— BEGIN GIVEN TEXT —
You are viewing a plain text version of this content. The canonical link for it is here.
Posted to commits@kudu.apache.org by al...@apache.org on 2022/08/23 15:05:51 UTC
[kudu] 01/04: [tests] fix flakiness in TestTabletCopyEncryptedServers
This is an automated email from the ASF dual-hosted git repository.
alexey pushed a commit to branch master
in repository https://gitbox.apache.org/repos/asf/kudu.git
commit 2f9f62c7a74661b781550216302eb90833516ad7
Author: Alexey Serbin <al...@apache.org>
AuthorDate: Thu Aug 11 16:30:29 2022 -0700
[tests] fix flakiness in TestTabletCopyEncryptedServers
The TabletCopyITest.TestTabletCopyEncryptedServers scenario deletes
a tablet, and then checks to see that the tablet data state is
TABLET_DATA_COPYING. However, it's possible for the remote bootstrap
to complete so quickly that it's already TABLET_DATA_READY at the time
of sampling, so from time to time the test failed with
src/kudu/integration-tests/tablet_copy-itest.cc:1014: Failure
Failed
Bad status: Timed out: Timed out after 30.002s waiting for correct tablet state: Illegal state: State TABLET_DATA_READY unexpected, expected TABLET_DATA_COPYING
This patch updates the assertion to allow both the COPYING and READY
tablet data states.
— END GIVEN TEXT —
— BEGIN DATA SHOWN —
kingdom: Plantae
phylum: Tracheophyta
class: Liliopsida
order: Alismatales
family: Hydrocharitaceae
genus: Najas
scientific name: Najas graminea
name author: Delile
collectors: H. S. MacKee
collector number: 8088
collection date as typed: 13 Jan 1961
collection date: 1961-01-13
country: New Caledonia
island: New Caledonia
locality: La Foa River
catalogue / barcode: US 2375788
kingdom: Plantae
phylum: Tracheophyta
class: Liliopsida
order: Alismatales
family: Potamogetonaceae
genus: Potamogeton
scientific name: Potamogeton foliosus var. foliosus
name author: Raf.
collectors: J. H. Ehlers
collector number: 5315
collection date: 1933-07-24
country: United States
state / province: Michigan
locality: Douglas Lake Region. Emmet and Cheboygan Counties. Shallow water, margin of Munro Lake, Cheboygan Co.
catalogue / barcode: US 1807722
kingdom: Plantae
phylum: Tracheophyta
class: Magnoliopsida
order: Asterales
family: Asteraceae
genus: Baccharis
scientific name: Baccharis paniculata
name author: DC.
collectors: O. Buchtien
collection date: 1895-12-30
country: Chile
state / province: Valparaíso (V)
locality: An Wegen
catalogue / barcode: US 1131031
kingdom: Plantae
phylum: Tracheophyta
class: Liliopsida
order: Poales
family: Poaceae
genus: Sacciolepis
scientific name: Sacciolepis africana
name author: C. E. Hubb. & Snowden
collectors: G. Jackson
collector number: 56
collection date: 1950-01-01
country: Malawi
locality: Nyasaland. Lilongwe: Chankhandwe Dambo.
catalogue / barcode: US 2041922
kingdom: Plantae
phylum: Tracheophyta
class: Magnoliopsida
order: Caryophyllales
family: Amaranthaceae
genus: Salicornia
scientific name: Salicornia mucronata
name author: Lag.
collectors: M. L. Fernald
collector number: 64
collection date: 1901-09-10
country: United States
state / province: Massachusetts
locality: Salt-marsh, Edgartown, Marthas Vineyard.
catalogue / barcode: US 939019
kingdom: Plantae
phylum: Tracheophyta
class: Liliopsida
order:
— END DATA SHOWN —
# [TASKS TO CARRY OUT]
1. According to the commit message, which tablet data state could the tablet already have reached when the test sampled it?
2. Say whether each statement agrees with the commit message, answering yes or no and quoting the words that decide it: (a) The test scenario deletes a tablet. (b) The failure shown timed out after 60 seconds. (c) The patch removes the assertion from the test.
3. Carry the commit message on from its last sentence.

# [THE ANSWERS]
1. TABLET_DATA_READY

2.
(a) Yes: "scenario deletes a tablet"
(b) No: "Timed out after 30.002s"
(c) No: "This patch updates the assertion to allow both the COPYING and READY"

3.
Without the patch, the test was about 7% flaky [1]. With the patch,
it's not flaky [2].
[1] http://dist-test.cloudera.org/job?job_id=aserbin.1660260668.94650
[2] http://dist-test.cloudera.org/job?job_id=aserbin.1660261249.109365
Change-Id: I22933cc9cb727711ee5fb45c811c2a759958fdfa
Reviewed-on: http://gerrit.cloudera.org:8080/18842
Tested-by: Alexey Serbin <al...@apache.org>
Reviewed-by: Yingchun Lai <ac...@gmail.com>
Reviewed-by: Abhishek Chennaka <ac...@cloudera.com>
Reviewed-by: Attila Bukor <ab...@apache.org>
---
src/kudu/integration-tests/tablet_copy-itest.cc | 11 +++++++----
1 file changed, 7 insertions(+), 4 deletions(-)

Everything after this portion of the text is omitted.